I’m so confused, and i feel like a selfish selfish person. i self harm quite a lot, i have been doing it for a long time but cannot pin point exactly when it started. i always remember being very in touch with my emotions and very easily attached and maybe too emotional for my own good. I myself suffered from bullying when i was a child about my teeth, and grew up being very self conscious of myself. My father comes from a Jewish background though my family itself doesn’t have any particular religion, and i have been baptized and had a holy communion as my mother is catholic. i was also proud of my mixed religion family.
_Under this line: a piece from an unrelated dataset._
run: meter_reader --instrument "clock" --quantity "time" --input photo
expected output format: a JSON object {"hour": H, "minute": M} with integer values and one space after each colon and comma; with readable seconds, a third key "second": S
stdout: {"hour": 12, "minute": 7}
however when i was 13 -14 me and my school group (i go to an all girls) met a group of guys, at first it was fine, but then the teasing began. they called me Jew dirty Jew and worse. told me to go back to the concentration camp etc. my once proud aspect now seemed like a dirty scar marked into me. i tried to shake it off but i couldn’t the words sunk further in. i was this ugly dirty Jew, who didn’t belong. i tried speaking to my friends but they didn’t understand and most found it funny, i wanted to die i felt so low. but i kept on, that’s when the cutting really started i guess, and ever since then i do it, when I’m upset, or angry or feeling lonely. i feel worthless consistently even though now i have a good group of close friends guys and girls and a good social life and a family who loves me. yet i still feel depressed and miserable consistently. is that so wrong?? i feel like an awful person for even having suicidal thoughts but there is a part of me that whats to end it all, the only thing that stops me is knowing that i would be leaving my family behind. could someone please try and relate to me, i just want to know I’m not the only one out there.
2 comments
Sounds like you’re around a bunch of very immature brats that have shit for brains stay away from them.
You can find other descent friends there out there.
I understand exactly except my bulling is about something else. I just keep my family close. Its all I can do not to end it. If it makes me selfish fuck it. I have the right to my thoughts.